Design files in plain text
+ + + + +

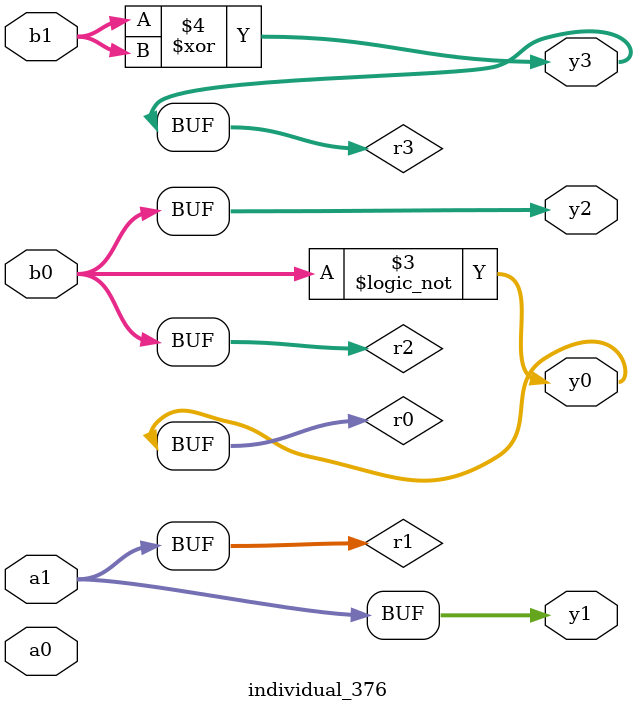
<source format=sv>
module individual_376(input logic [15:0] a1, input logic [15:0] a0, input logic [15:0] b1, input logic [15:0] b0, output logic [15:0] y3, output logic [15:0] y2, output logic [15:0] y1, output logic [15:0] y0);
logic [15:0] r0, r1, r2, r3; 
 always@(*) begin 
	 r0 = a0; r1 = a1; r2 = b0; r3 = b1; 
 	 r0  ^=  b1 ;
 	 r0 = ! b0 ;
 	 r3  ^=  b1 ;
 	 y3 = r3; y2 = r2; y1 = r1; y0 = r0; 
end
endmodule
</source>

+ + + + +

Exercise instructions>
The span to print begins at the line containing "r0 = a0; r1 = a1; r2 = b0; r3 = b1;" and ends at the final line of the entries; print it exactly and print nothing else.

Output for this exercise>
	 r0 = a0; r1 = a1; r2 = b0; r3 = b1; 
 	 r0  ^=  b1 ;
 	 r0 = ! b0 ;
 	 r3  ^=  b1 ;
 	 y3 = r3; y2 = r2; y1 = r1; y0 = r0; 
end
endmodule
</source>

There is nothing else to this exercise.